Everything about Charles Wilkins totally explained
Sir Charles Wilkins (
1749 –
1836), was an
English typographer and
Orientalist, notable as the first translator of
Bhagavad Gita into English, and as the creator of the first
Devanagari typeface.
He was born at
Frome in
Somerset in 1749, and trained as a printer. In 1770 he went to
India as a printer and writer in the
East India Company's service. His facility with language allowed him to quickly learn Persian and Bengali. He was closely involved in the design of the first type for printing Bengali, publishing the first typeset book in the language, earning himself the name “the
Caxton of India”. He also designed type for publications of books in Persian. In 1781 he was appointed as translator of Persian and Bengali to the Commissioner of Revenue and as superintendent of the Company’s press. He successfully translated a Royal inscription in Kutila characters, which were hitherto indecipherable.
In 1784 Wilkins helped
William Jones establish the
Asiatic Society of Bengal, moving to
Varanasi, where he studied Sanskrit under Kalinatha, a Brahmin pandit. At this period he began work on his translation of the
Mahabarata, securing strong support for his activities from the governor of British India,
Warren Hastings.

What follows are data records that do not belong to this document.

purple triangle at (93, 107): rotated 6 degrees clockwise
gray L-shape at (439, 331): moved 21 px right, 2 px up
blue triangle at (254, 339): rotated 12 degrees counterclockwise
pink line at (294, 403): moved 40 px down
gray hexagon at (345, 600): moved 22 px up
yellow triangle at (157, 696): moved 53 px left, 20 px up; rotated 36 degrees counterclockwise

Though he never completed the translation, portions were later published. The most important was his version of the Gita, published in 1785 as
Bhagvat-geeta, or Dialogues of Kreeshna and Arjoon (London: Nourse, 1785).
His translation of the Gita was itself soon translated into French (1787) and German (1802). It proved to be a major influence on
Romantic literature and on European perception of Hindu philosophy.

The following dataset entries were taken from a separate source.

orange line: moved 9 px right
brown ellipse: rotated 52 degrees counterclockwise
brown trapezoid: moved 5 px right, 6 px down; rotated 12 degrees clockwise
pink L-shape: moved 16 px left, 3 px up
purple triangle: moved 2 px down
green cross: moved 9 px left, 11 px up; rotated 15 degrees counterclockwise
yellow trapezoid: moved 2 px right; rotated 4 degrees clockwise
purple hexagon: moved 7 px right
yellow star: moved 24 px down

William Blake later celebrated the publication in his picture
The Bramins, exhibited in 1809, which depicted Wilkins and Brahmin scholars working on the translation.
With Hastings’ departure from India, Wilkins lost his main patron. He returned to England in 1786, where he married Elizabeth Keeble. In 1787 Wilkins followed the Gita with his translation of
The Heetopades of Veeshnoo-Sarma, in a Series of Connected Fables, Interspersed with Moral, Prudential and Political Maxims (Bath: 1787). He was elected a fellow of the
Royal Society in 1788. In 1801 he became
librarian to the East India Company, and examiner at
Haileybury when a college was established there in 1805. During these years he devoted himself to the creation of a font for Devanagari, the “divine script”. In 1808 he published his ‘’Grammar of the Sanskrita Language’’. In 1833 he was
knighted in recognition of his services to Oriental scholarship, and died in London at the age of 86.
In addition to his own translations and type designs, Wilkins published a new edition of
John Wilkins Richardson's
Persian and Arabic dictionary, and a catalogue of the manuscripts collected by Sir William Jones, who acknowledged his indebtedness to Wilkins.